Niccolò di Bernardo dei Machiavelli 1469 – 1527


                                            

Niccolò Machiavelli was born in Florence, Italy (1469). He grew up at an extremely unstable period of Italian history. Italy wasn't even a country at the time, but just a collection of city-states that were constantly at war with each other. By the time he was 30, Machiavelli became the secretary to Florence's governing council, which meant he was the most influential bureaucrat in the city.
But at the height of Machiavelli's career, the influential Medici family took power in Florence, overthrowing the elected city council and purging the government of enemies, including Machiavelli. He lost his government position, and then the authorities arrested him and threw him in a dungeon, where he was tortured for 22 days.
Machiavelli was eventually released from prison and sentenced to house arrest. He decided that the only way to get his life back was to offer some kind of gift to the Medici family, and the thing he had to give was his knowledge of politics. So he holed up in his tiny villa just outside of Florence and set out to write a handbook, incorporating everything he knew about being an effective ruler in a dangerous and volatile world. It took him just a few months to complete his book in 1513, and that was The Prince, the book for which he is remembered today.
Machiavelli's main point in The Prince is that an effective ruler should use whatever means possible to keep his country secure and peaceful. He wrote, "Men must be either pampered or crushed, because they can get revenge for small injuries, but not for grievous ones. So any injury a prince does a man should be of a kind where there is no fear of revenge."
Despite Machiavelli's hopes, The Prince didn't win over the Medicis. A few years later, a new republic was established in Italy, but Machiavelli's name had already become so associated with evil and violence that he wasn't able to get another government job for the rest of his life. Today, the word "Machiavellian" has come to mean "marked by cunning, duplicity, or bad faith."

Niccolò Machiavelli said, "It is better to be feared than loved, if you cannot be both."

#### Satellite images with object points:
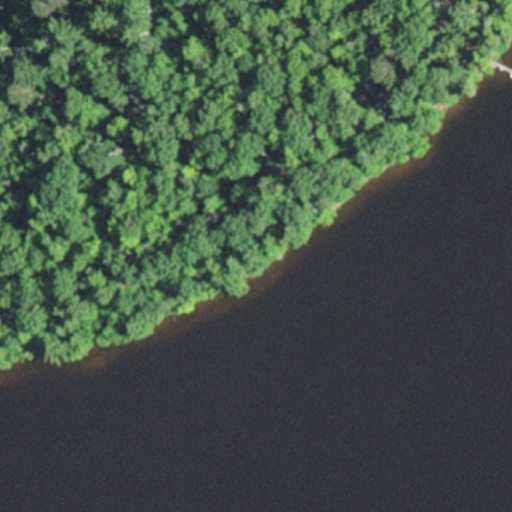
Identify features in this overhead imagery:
building: (372, 83)
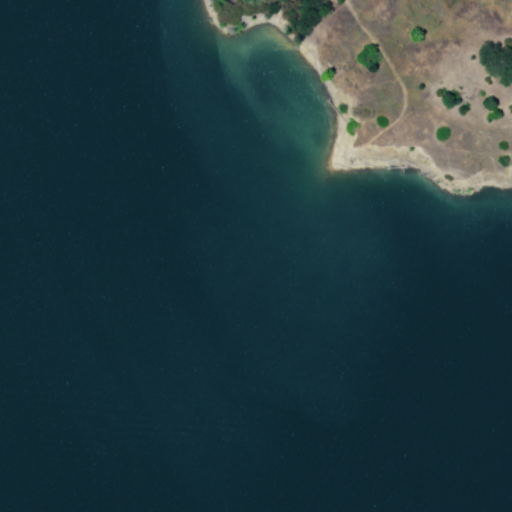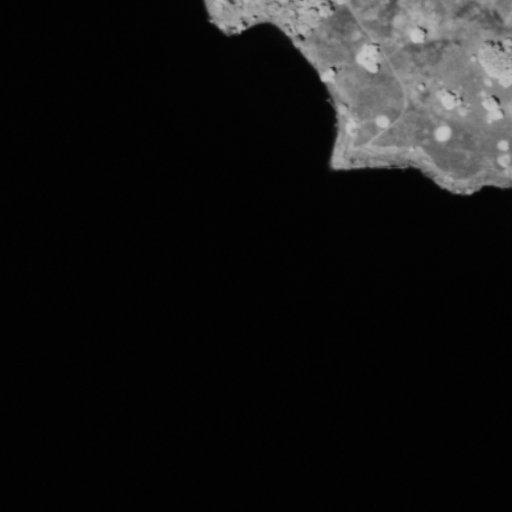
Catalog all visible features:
road: (391, 10)
river: (94, 440)
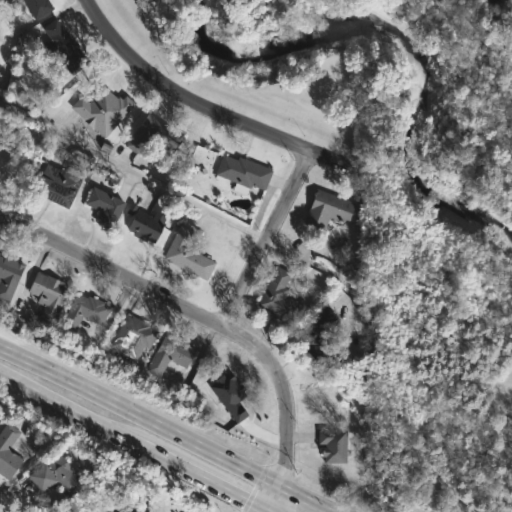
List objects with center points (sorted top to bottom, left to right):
building: (33, 7)
building: (62, 47)
building: (64, 48)
road: (184, 93)
building: (100, 110)
building: (102, 110)
building: (151, 135)
building: (153, 135)
road: (325, 155)
building: (241, 173)
building: (242, 174)
building: (55, 185)
building: (56, 186)
park: (398, 195)
building: (101, 207)
building: (104, 208)
building: (326, 210)
building: (327, 210)
building: (182, 217)
building: (146, 225)
building: (142, 226)
road: (266, 236)
building: (186, 255)
building: (187, 255)
road: (112, 270)
building: (7, 276)
building: (8, 277)
building: (45, 295)
building: (47, 295)
building: (275, 297)
building: (277, 297)
building: (84, 311)
building: (83, 312)
building: (317, 333)
building: (314, 335)
building: (130, 337)
building: (133, 337)
building: (168, 355)
building: (166, 356)
road: (285, 392)
building: (229, 396)
road: (73, 402)
road: (140, 407)
building: (332, 445)
building: (332, 446)
building: (7, 450)
building: (6, 451)
road: (204, 474)
building: (50, 475)
building: (53, 476)
road: (269, 496)
road: (302, 498)
road: (260, 510)
road: (266, 510)
building: (130, 511)
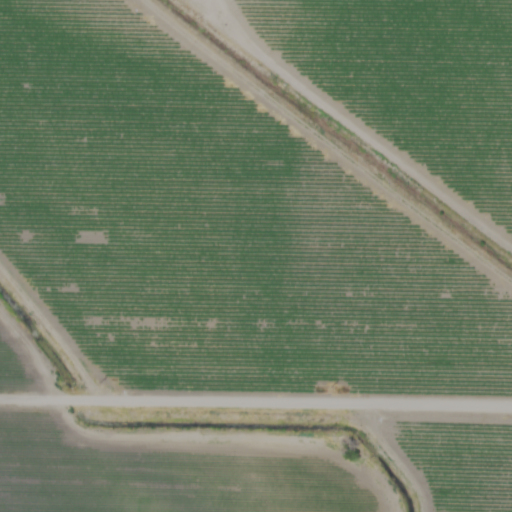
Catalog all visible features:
road: (353, 136)
crop: (255, 255)
road: (255, 406)
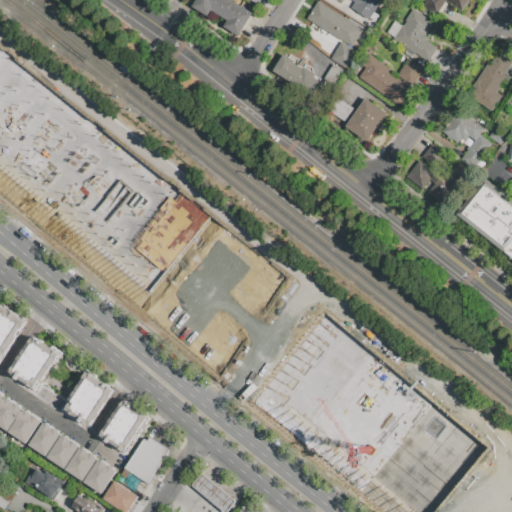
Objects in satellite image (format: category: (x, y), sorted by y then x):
building: (255, 0)
building: (341, 0)
building: (256, 1)
building: (442, 4)
building: (445, 5)
building: (364, 7)
building: (369, 7)
building: (225, 12)
building: (227, 13)
road: (168, 15)
road: (501, 22)
building: (333, 23)
building: (337, 24)
railway: (46, 30)
railway: (48, 30)
building: (414, 33)
building: (417, 35)
road: (263, 43)
building: (296, 74)
building: (300, 75)
building: (334, 75)
building: (390, 77)
building: (389, 78)
building: (490, 81)
building: (492, 82)
building: (348, 85)
road: (434, 96)
building: (511, 106)
building: (342, 109)
building: (51, 116)
building: (365, 119)
building: (368, 120)
building: (468, 136)
building: (467, 137)
road: (315, 152)
building: (509, 152)
building: (511, 157)
building: (447, 167)
building: (435, 174)
building: (433, 183)
railway: (268, 193)
building: (491, 214)
building: (490, 218)
railway: (298, 230)
building: (120, 261)
building: (204, 262)
road: (0, 268)
building: (9, 327)
road: (103, 351)
building: (37, 362)
building: (33, 363)
road: (170, 370)
building: (1, 396)
building: (89, 397)
building: (87, 400)
road: (40, 404)
building: (9, 413)
building: (17, 418)
building: (351, 419)
building: (126, 424)
building: (124, 425)
building: (25, 426)
building: (44, 438)
building: (45, 439)
road: (159, 440)
building: (62, 450)
building: (63, 450)
building: (146, 459)
building: (146, 461)
building: (82, 463)
road: (218, 466)
building: (90, 469)
road: (181, 474)
road: (250, 474)
building: (101, 476)
building: (44, 482)
building: (46, 483)
road: (204, 483)
road: (242, 485)
road: (146, 491)
building: (213, 492)
building: (216, 492)
building: (6, 494)
road: (30, 495)
road: (195, 495)
building: (490, 495)
building: (120, 496)
building: (122, 497)
road: (229, 503)
road: (270, 503)
building: (84, 504)
building: (83, 505)
road: (60, 506)
road: (196, 506)
parking lot: (252, 507)
road: (190, 508)
building: (45, 511)
building: (47, 511)
parking lot: (180, 511)
road: (263, 511)
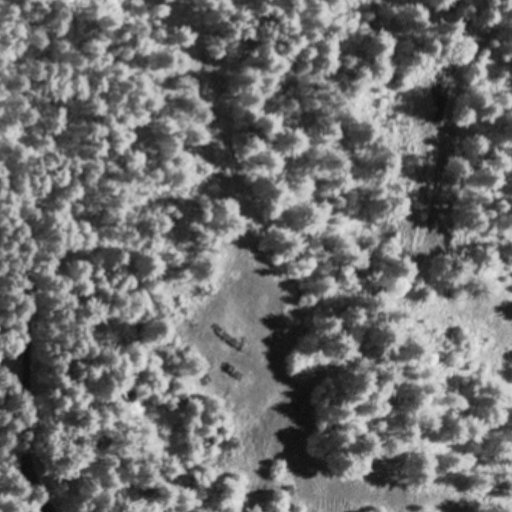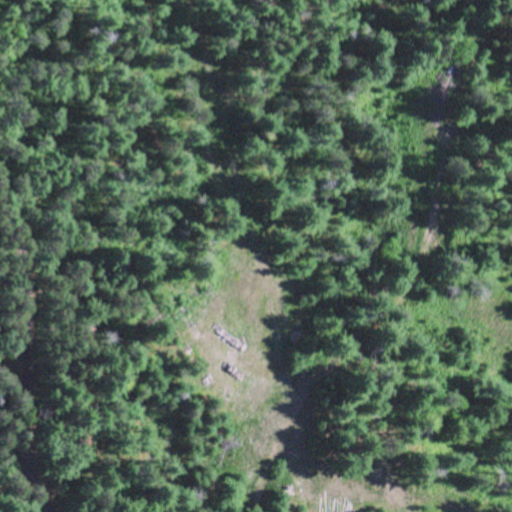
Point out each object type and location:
road: (409, 273)
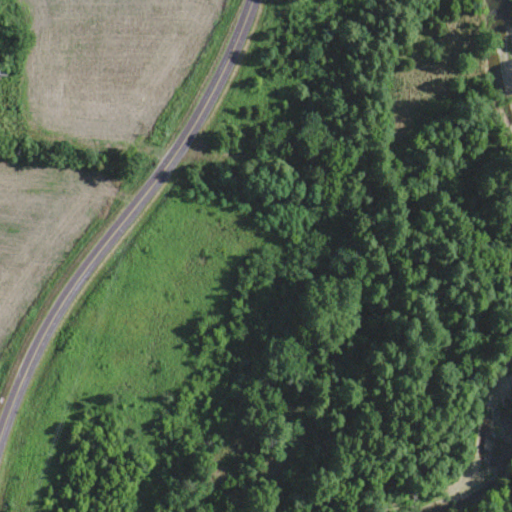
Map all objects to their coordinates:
road: (127, 219)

#### Task requirements:
a - Answer these questions using the text about Machiavelli:
(i) For how many days was Machiavelli tortured in the dungeon?
(ii) In what year did he finish The Prince?
(iii) By what age had he become secretary to Florence's governing council?
b - Copy a passage from the text about Machiavelli word for word, starting at "Niccolò Machiavelli was" and ending with "for 22 days.".
This data has nothing to do with the text about Machiavelli.

#### Expected results:
a -
(i) 22 days
(ii) 1513
(iii) 30

b -
Niccolò Machiavelli was born in Florence, Italy (1469). He grew up at an extremely unstable period of Italian history. Italy wasn't even a country at the time, but just a collection of city-states that were constantly at war with each other. By the time he was 30, Machiavelli became the secretary to Florence's governing council, which meant he was the most influential bureaucrat in the city.
But at the height of Machiavelli's career, the influential Medici family took power in Florence, overthrowing the elected city council and purging the government of enemies, including Machiavelli. He lost his government position, and then the authorities arrested him and threw him in a dungeon, where he was tortured for 22 days.